Last week saw our teams across Wales attending a myriad of county shows, meeting with politicians and stakeholders, as well as catching up with members and FUW Insurance Services customers.

The shows are an important element of the farming calendar; not only do they allow us to showcase the very best our sector has to offer, but it also highlights the wide reach agriculture has and why farming matters.

We saw many second and third sector businesses at the shows and they all rely on agriculture. The rural economy keeps turning because of our industry. We were therefore extremely concerned about news that further spending cuts are expected from the Welsh Government and that each Minister needs to make spending cuts, including agriculture.

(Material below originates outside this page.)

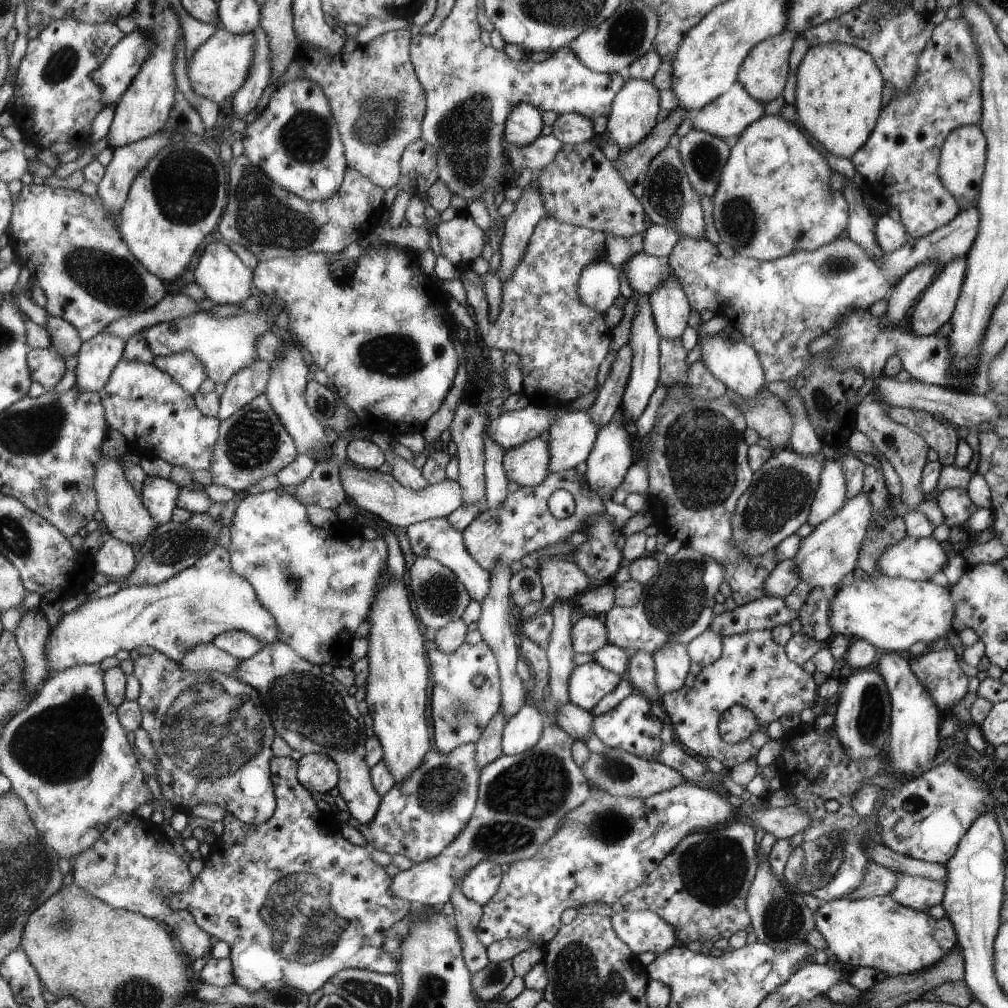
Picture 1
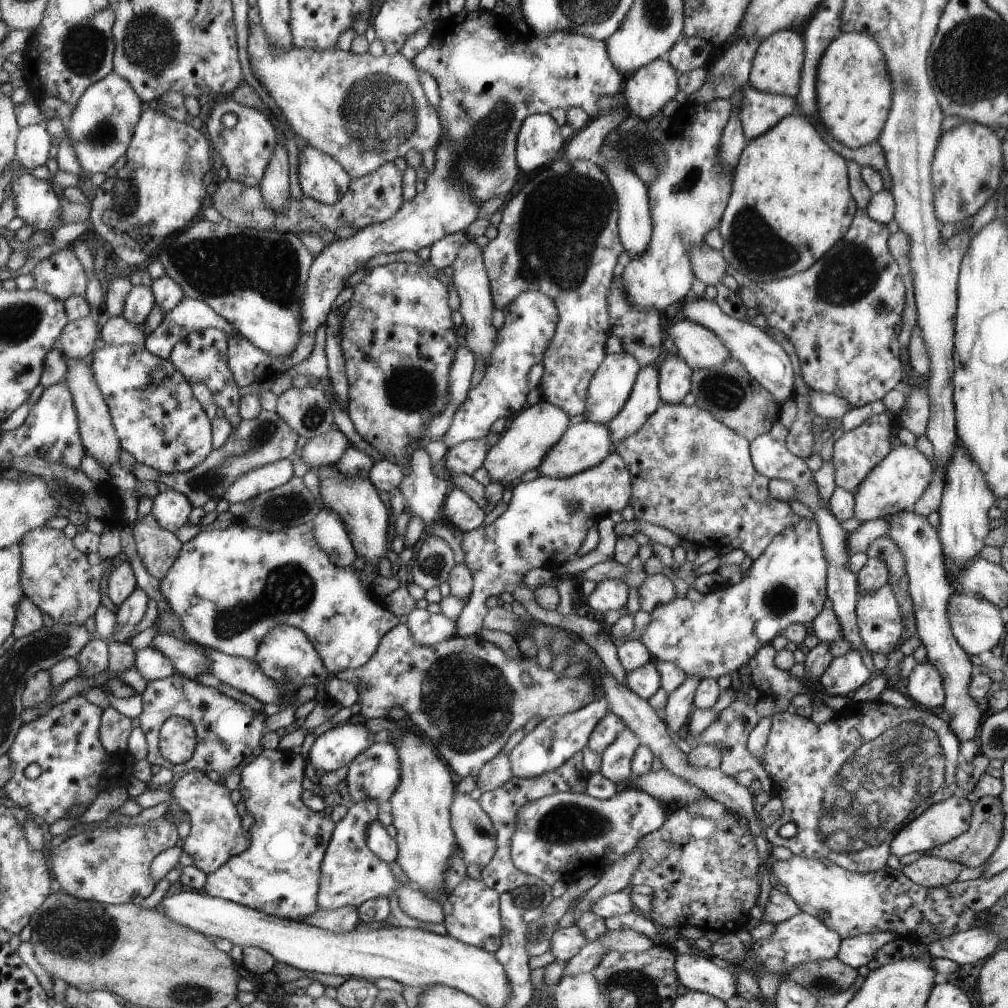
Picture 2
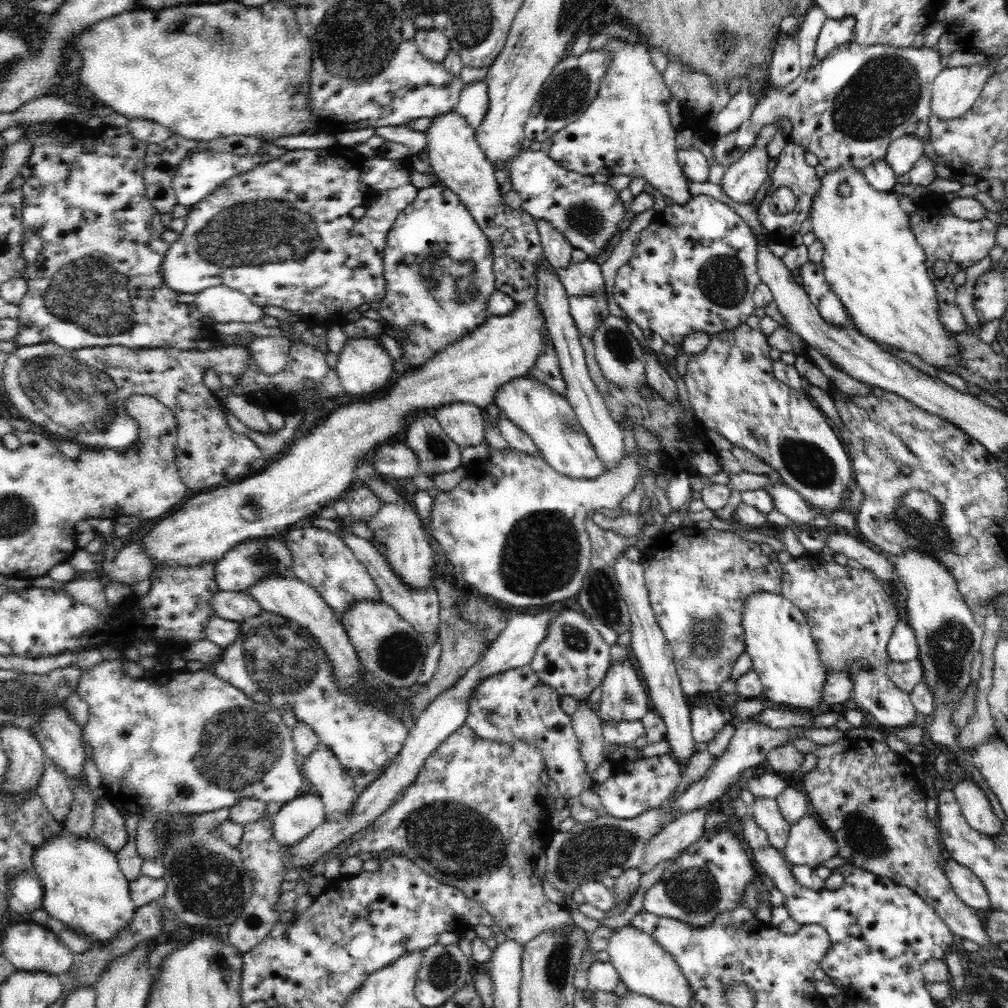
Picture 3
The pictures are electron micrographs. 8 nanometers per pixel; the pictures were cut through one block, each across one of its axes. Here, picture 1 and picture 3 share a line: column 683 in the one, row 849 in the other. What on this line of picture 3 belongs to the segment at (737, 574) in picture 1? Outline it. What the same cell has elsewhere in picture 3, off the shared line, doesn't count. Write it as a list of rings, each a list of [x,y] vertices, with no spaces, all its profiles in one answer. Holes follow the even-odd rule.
[[[466,723],[462,724],[458,730],[454,730],[454,732],[450,733],[450,736],[447,736],[444,742],[441,743],[441,746],[432,755],[424,760],[422,770],[418,772],[416,780],[407,787],[400,800],[390,805],[390,808],[384,814],[380,814],[373,822],[373,825],[365,830],[364,836],[359,841],[350,843],[341,856],[333,856],[326,861],[323,873],[324,878],[327,882],[338,879],[340,877],[339,868],[344,864],[344,860],[356,856],[358,852],[378,853],[383,850],[392,849],[398,853],[401,852],[408,860],[414,862],[424,872],[430,873],[430,876],[436,877],[442,884],[458,888],[468,899],[475,900],[486,912],[492,915],[492,920],[498,926],[499,932],[505,934],[508,939],[518,942],[523,948],[524,945],[528,944],[530,940],[534,940],[534,937],[538,936],[542,931],[558,929],[560,932],[566,932],[568,929],[573,929],[575,925],[574,920],[570,917],[568,910],[564,909],[561,904],[548,899],[542,889],[541,881],[532,872],[534,867],[537,866],[540,852],[547,848],[549,840],[554,834],[552,826],[550,826],[549,808],[545,805],[545,798],[539,793],[540,786],[538,781],[540,780],[540,774],[545,770],[541,754],[538,750],[530,748],[530,745],[522,743],[522,741],[515,741],[514,744],[508,747],[508,745],[500,745],[494,743],[494,741],[483,740],[482,738],[478,738]]]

This will be a concern to many farm businesses. We have just seen the Welsh Agriculture Minister pull the plug on the Glastir scheme and we are now potentially expecting further reductions in the budget that goes directly to our family farms and by default the second and third sector businesses that rely on our industry.

No administration is immune from spending cuts and we know that inflation and rising costs affect all sectors. However, the knock-on impact for the agriculture sector has the potential to cripple the wider rural economy and our small and medium sized family farms.

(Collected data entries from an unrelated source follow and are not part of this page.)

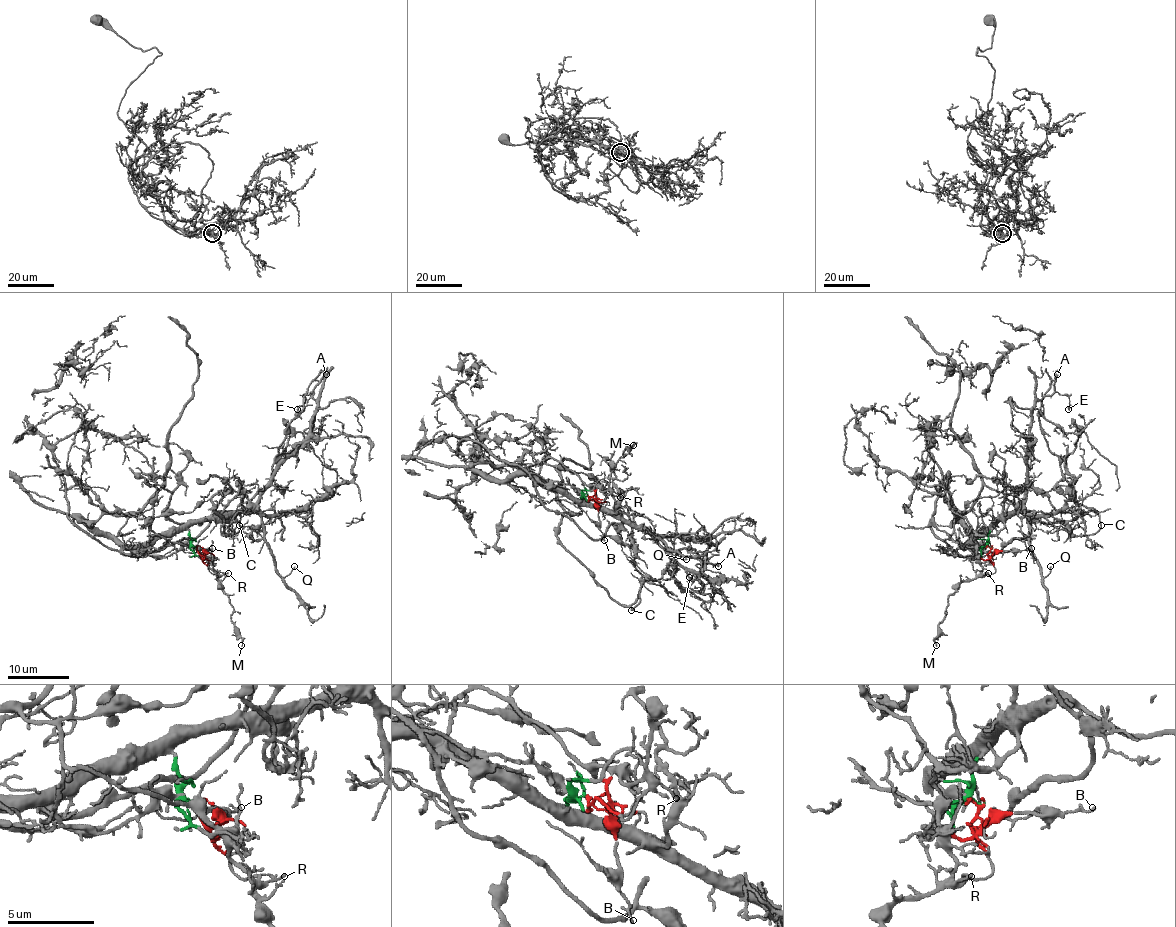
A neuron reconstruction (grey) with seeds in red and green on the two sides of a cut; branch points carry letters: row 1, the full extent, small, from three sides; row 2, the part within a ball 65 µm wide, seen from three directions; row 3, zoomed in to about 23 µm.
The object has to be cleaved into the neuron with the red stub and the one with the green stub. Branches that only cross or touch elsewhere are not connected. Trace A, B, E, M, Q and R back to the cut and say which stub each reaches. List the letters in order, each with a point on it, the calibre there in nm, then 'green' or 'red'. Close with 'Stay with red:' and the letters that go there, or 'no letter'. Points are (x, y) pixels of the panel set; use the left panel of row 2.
A: (326, 374) | 340 nm | green
B: (212, 548) | 140 nm | red
E: (297, 409) | 200 nm | green
M: (241, 645) | 140 nm | red
Q: (294, 566) | 120 nm | green
R: (228, 573) | 120 nm | red
Stay with red: B, M, R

Therefore, further cuts for agriculture would be wholly unacceptable. Farmers are being asked to do much more than ever and our industry is facing a bill for compliance with new Welsh Government water resources legislation that is the best part of £ half a billion and equates to an average of tens of thousands of pounds each for the family farms that feed our nation at a time of global food shortages.

We must also remember that the amount of direct support received by farmers in Wales has already fallen by about 25 per cent in real terms since 2015, and will fall further due to inflation this year - so any nominal cuts to what Welsh farmers receive would exacerbate what is already a massive cut to payments that make up an average of around 80 per cent of Welsh farm profits.

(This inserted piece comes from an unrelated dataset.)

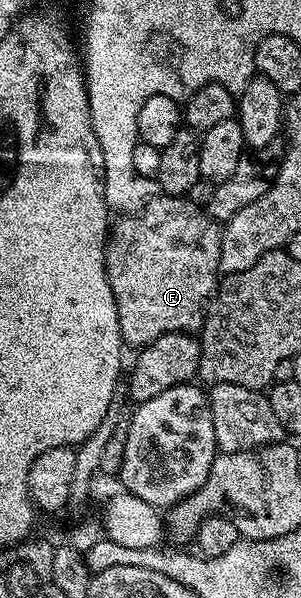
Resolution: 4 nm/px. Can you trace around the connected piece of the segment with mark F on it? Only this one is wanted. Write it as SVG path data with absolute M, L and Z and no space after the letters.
M160 195L154 197L144 209L130 215L123 215L118 218L119 222L110 226L107 235L107 250L105 251L105 267L107 268L107 278L109 279L109 287L113 291L113 299L117 303L117 319L121 327L121 335L124 342L128 346L142 347L153 343L157 339L161 339L161 335L169 335L170 333L189 333L194 334L196 331L202 330L203 321L207 317L207 306L211 304L220 284L221 270L221 239L223 231L220 222L214 221L206 208L202 204L194 205L191 199L187 197L168 197Z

We strongly urge the Welsh Government and the UK Government to address the shortfall in funding for Wales and by default for agriculture. Members can rest assured that we raised this with politicians from all political parties who we met with at the shows, including the First Minister Mark Drakeford and Welsh Agriculture Minister Lesley Griffiths and we will keep lobbying in Cardiff and Westminster to ensure we have the budgets we need to support our family farms in Wales.